WORK ITEM | A word-for-word copy of the records below is needed, without the images.

Recorded data:
◇ ◇ ◇
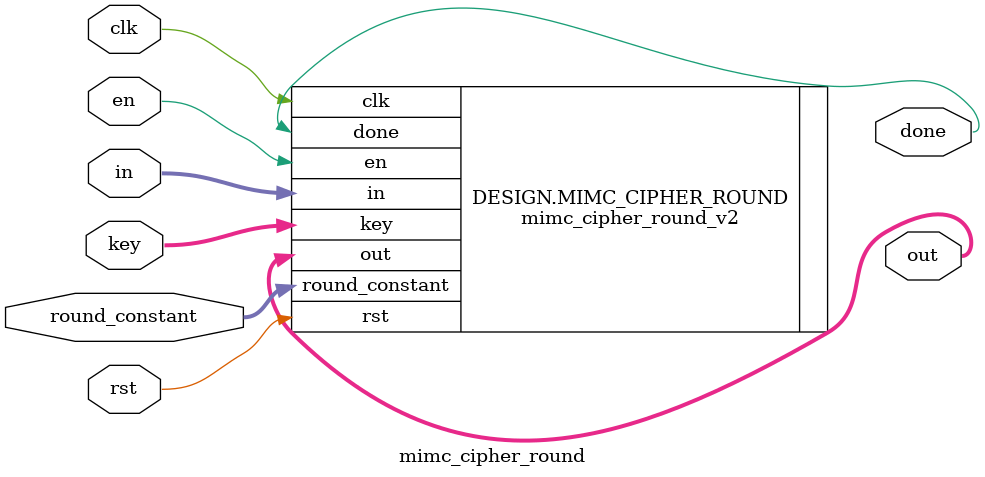
<source format=v>



// Use `MIMC_CIPHER_ROUND_METHOD` parameter to select which MiMC round hardware method is used.
// Only the following values of MIMC_CIPHER_ROUND_METHOD are valid:
//     - "v1"
//     - "v2"

// Refer to file `galois_mult.v` for explanation of parameter `GALOIS_MULT_METHOD`.
// Refer to file `galois_pow_7.v` for explanation of parameter `GALOIS_POW_7_METHOD`.

module mimc_cipher_round #(
	parameter N_BITS = 254,
	parameter GALOIS_MULT_METHOD = "peasant",
	parameter GALOIS_POW_7_METHOD = "parallel",
	parameter MIMC_CIPHER_ROUND_METHOD = "v2"
) (
	input clk,
	input rst,
	input en,
	input  [N_BITS-1:0] in,
	input  [N_BITS-1:0] round_constant,
	input  [N_BITS-1:0] key,
	output [N_BITS-1:0] out,
	output done
);

generate
	case (MIMC_CIPHER_ROUND_METHOD)
		"v1": begin : DESIGN
			mimc_cipher_round_v1 #(
				.N_BITS(N_BITS),
				.GALOIS_MULT_METHOD(GALOIS_MULT_METHOD),
				.GALOIS_POW_7_METHOD(GALOIS_POW_7_METHOD)
			) MIMC_CIPHER_ROUND (
				.clk(clk),
				.rst(rst),
				.en(en),
				.in(in),
				.round_constant(round_constant),
				.key(key),
				.out(out),
				.done(done)
			);
		end

		"v2": begin : DESIGN
			mimc_cipher_round_v2 #(
				.N_BITS(N_BITS),
				.GALOIS_MULT_METHOD(GALOIS_MULT_METHOD),
				.GALOIS_POW_7_METHOD(GALOIS_POW_7_METHOD)
			) MIMC_CIPHER_ROUND (
				.clk(clk),
				.rst(rst),
				.en(en),
				.in(in),
				.round_constant(round_constant),
				.key(key),
				.out(out),
				.done(done)
			);
		end

		default: begin: DESIGN
			initial $display("[WARNING] using MIMC_CIPHER_ROUND_METHOD=\"v2\" by default");
			mimc_cipher_round_v2 #(
				.N_BITS(N_BITS),
				.GALOIS_MULT_METHOD(GALOIS_MULT_METHOD),
				.GALOIS_POW_7_METHOD(GALOIS_POW_7_METHOD)
			) MIMC_CIPHER_ROUND (
				.clk(clk),
				.rst(rst),
				.en(en),
				.in(in),
				.round_constant(round_constant),
				.key(key),
				.out(out),
				.done(done)
			);
		end
	endcase
endgenerate

endmodule

</source>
◇ ◇ ◇
YOUR SOLUTION |
<source format=v>



// Use `MIMC_CIPHER_ROUND_METHOD` parameter to select which MiMC round hardware method is used.
// Only the following values of MIMC_CIPHER_ROUND_METHOD are valid:
//     - "v1"
//     - "v2"

// Refer to file `galois_mult.v` for explanation of parameter `GALOIS_MULT_METHOD`.
// Refer to file `galois_pow_7.v` for explanation of parameter `GALOIS_POW_7_METHOD`.

module mimc_cipher_round #(
	parameter N_BITS = 254,
	parameter GALOIS_MULT_METHOD = "peasant",
	parameter GALOIS_POW_7_METHOD = "parallel",
	parameter MIMC_CIPHER_ROUND_METHOD = "v2"
) (
	input clk,
	input rst,
	input en,
	input  [N_BITS-1:0] in,
	input  [N_BITS-1:0] round_constant,
	input  [N_BITS-1:0] key,
	output [N_BITS-1:0] out,
	output done
);

generate
	case (MIMC_CIPHER_ROUND_METHOD)
		"v1": begin : DESIGN
			mimc_cipher_round_v1 #(
				.N_BITS(N_BITS),
				.GALOIS_MULT_METHOD(GALOIS_MULT_METHOD),
				.GALOIS_POW_7_METHOD(GALOIS_POW_7_METHOD)
			) MIMC_CIPHER_ROUND (
				.clk(clk),
				.rst(rst),
				.en(en),
				.in(in),
				.round_constant(round_constant),
				.key(key),
				.out(out),
				.done(done)
			);
		end

		"v2": begin : DESIGN
			mimc_cipher_round_v2 #(
				.N_BITS(N_BITS),
				.GALOIS_MULT_METHOD(GALOIS_MULT_METHOD),
				.GALOIS_POW_7_METHOD(GALOIS_POW_7_METHOD)
			) MIMC_CIPHER_ROUND (
				.clk(clk),
				.rst(rst),
				.en(en),
				.in(in),
				.round_constant(round_constant),
				.key(key),
				.out(out),
				.done(done)
			);
		end

		default: begin: DESIGN
			initial $display("[WARNING] using MIMC_CIPHER_ROUND_METHOD=\"v2\" by default");
			mimc_cipher_round_v2 #(
				.N_BITS(N_BITS),
				.GALOIS_MULT_METHOD(GALOIS_MULT_METHOD),
				.GALOIS_POW_7_METHOD(GALOIS_POW_7_METHOD)
			) MIMC_CIPHER_ROUND (
				.clk(clk),
				.rst(rst),
				.en(en),
				.in(in),
				.round_constant(round_constant),
				.key(key),
				.out(out),
				.done(done)
			);
		end
	endcase
endgenerate

endmodule

</source>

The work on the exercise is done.